» **PROBLEM TO SOLVE**: After finding the line with "314 243 2.22" in the data below, set down exactly each line through the one with "75 127 3441", inclusive, and stop there.

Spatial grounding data
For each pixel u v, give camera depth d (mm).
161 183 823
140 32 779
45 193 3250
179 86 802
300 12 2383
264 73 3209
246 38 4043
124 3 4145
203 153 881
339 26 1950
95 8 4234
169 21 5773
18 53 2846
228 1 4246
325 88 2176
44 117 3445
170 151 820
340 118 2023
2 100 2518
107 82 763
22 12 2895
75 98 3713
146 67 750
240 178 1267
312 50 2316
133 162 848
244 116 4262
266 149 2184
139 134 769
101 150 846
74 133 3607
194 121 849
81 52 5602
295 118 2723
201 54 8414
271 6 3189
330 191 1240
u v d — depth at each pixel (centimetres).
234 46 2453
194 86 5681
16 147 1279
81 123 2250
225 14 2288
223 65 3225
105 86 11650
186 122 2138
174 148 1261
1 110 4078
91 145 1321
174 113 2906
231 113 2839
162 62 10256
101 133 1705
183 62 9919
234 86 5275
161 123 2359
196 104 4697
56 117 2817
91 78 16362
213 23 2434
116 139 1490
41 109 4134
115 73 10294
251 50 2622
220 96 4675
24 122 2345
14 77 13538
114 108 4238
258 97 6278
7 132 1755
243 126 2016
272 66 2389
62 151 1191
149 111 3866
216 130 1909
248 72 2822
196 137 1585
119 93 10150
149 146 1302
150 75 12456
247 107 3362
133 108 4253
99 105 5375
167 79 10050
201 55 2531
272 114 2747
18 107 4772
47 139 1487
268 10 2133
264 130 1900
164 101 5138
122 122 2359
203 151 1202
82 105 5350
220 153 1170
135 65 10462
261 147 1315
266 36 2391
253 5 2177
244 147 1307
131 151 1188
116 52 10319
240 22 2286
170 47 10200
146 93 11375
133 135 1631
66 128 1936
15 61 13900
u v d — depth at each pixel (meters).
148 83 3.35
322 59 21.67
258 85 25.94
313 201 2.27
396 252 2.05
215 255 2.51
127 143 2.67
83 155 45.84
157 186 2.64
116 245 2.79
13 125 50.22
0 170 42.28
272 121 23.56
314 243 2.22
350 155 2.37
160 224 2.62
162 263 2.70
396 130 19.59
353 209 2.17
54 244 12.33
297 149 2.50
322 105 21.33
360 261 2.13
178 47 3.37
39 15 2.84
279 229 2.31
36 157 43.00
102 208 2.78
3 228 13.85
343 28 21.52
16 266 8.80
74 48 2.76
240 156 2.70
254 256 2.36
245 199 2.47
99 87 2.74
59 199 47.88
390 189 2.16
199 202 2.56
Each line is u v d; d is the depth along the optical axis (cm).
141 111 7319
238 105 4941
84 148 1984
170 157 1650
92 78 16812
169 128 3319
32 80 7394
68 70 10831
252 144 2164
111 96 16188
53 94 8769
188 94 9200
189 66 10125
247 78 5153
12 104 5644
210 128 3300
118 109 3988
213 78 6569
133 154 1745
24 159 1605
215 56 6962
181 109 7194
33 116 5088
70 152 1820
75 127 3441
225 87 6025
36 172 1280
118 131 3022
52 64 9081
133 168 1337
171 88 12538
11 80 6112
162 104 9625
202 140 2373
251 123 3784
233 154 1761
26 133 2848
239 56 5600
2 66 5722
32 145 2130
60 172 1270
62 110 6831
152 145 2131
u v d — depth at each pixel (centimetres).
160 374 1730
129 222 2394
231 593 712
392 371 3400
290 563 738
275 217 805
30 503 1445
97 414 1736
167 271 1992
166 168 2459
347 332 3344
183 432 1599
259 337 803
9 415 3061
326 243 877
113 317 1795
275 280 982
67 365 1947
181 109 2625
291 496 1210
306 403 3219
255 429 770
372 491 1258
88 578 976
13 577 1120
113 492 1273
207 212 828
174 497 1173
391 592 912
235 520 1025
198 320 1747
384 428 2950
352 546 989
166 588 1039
--
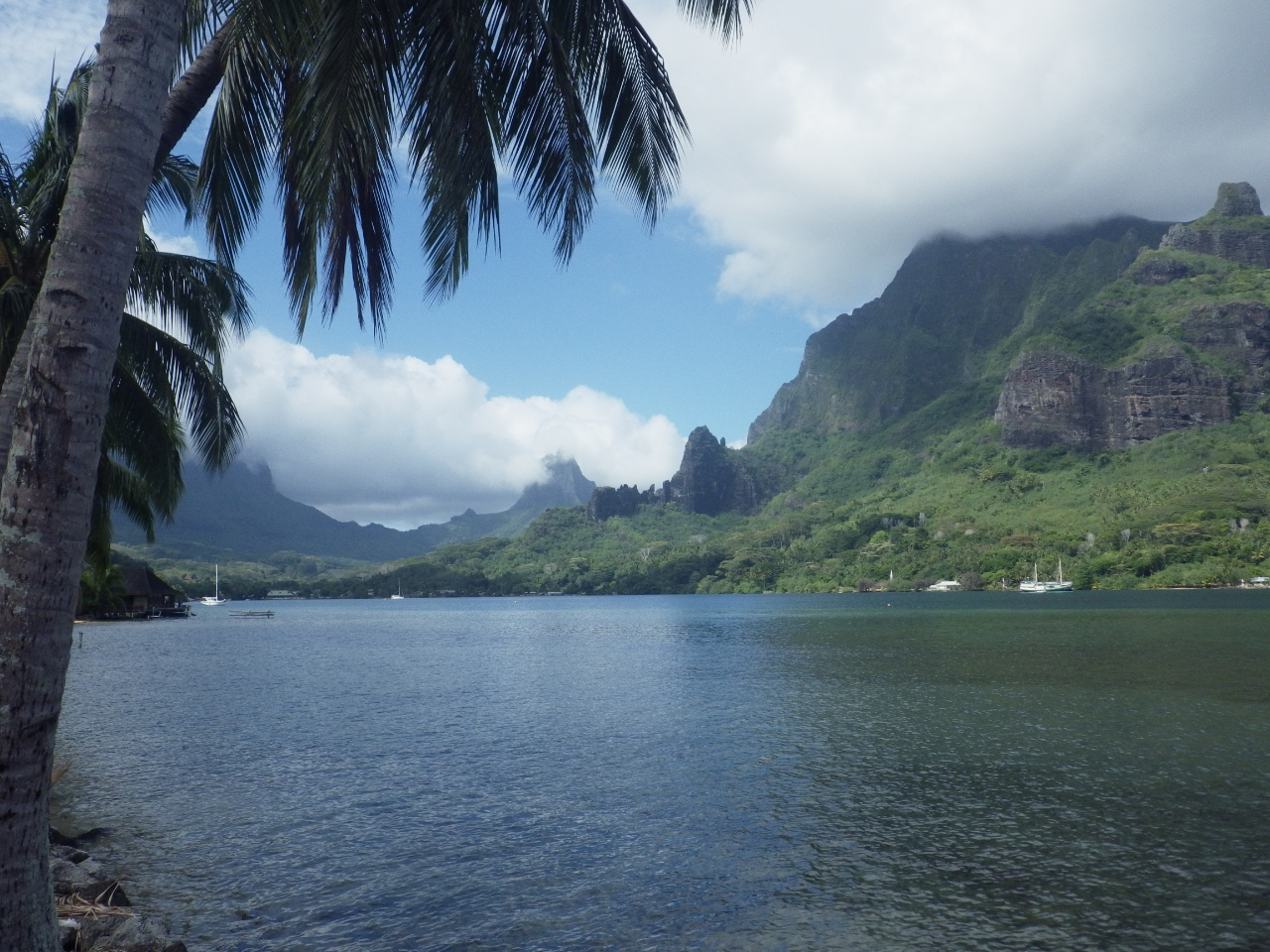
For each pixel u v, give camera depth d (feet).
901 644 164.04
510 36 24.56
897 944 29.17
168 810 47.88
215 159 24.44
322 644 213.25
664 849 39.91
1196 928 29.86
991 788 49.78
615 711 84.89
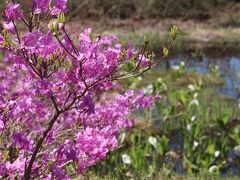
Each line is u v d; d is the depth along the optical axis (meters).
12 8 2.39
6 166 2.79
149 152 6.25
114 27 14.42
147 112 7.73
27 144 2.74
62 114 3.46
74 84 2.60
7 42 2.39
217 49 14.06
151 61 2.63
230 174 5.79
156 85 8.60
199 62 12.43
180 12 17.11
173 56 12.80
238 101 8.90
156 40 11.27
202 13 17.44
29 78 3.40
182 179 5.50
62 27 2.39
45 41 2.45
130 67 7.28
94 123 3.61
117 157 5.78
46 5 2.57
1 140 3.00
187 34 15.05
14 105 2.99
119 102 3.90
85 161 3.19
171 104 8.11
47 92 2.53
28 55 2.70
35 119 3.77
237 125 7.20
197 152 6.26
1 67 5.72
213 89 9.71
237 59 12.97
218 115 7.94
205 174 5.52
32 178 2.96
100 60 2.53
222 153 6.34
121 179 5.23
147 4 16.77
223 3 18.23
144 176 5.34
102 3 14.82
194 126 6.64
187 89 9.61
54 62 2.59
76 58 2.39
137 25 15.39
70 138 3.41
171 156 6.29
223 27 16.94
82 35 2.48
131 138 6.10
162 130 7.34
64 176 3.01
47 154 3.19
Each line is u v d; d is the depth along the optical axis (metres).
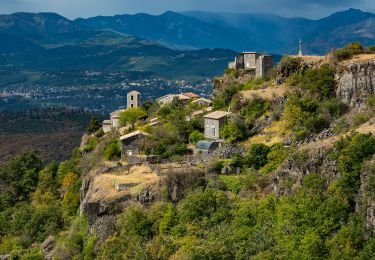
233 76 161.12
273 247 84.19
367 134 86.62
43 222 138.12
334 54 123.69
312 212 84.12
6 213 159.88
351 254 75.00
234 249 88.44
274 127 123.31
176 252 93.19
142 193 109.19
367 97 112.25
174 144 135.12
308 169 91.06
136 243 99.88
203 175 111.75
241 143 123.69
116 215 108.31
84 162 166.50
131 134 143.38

» **ANSWER SECTION**:
314 243 2.22
350 155 2.37
160 224 2.62
162 263 2.70
396 130 19.59
353 209 2.17
54 244 12.33
297 149 2.50
322 105 21.33
360 261 2.13
178 47 3.37
39 15 2.84
279 229 2.31
36 157 43.00
102 208 2.78
3 228 13.85
343 28 21.52
16 266 8.80
74 48 2.76
240 156 2.70
254 256 2.36
245 199 2.47
99 87 2.74
59 199 47.88
390 189 2.16
199 202 2.56
Each line is u v d; d is the depth along the optical axis (cm).
141 111 7319
238 105 4941
84 148 1984
170 157 1650
92 78 16812
169 128 3319
32 80 7394
68 70 10831
252 144 2164
111 96 16188
53 94 8769
188 94 9200
189 66 10125
247 78 5153
12 104 5644
210 128 3300
118 109 3988
213 78 6569
133 154 1745
24 159 1605
215 56 6962
181 109 7194
33 116 5088
70 152 1820
75 127 3441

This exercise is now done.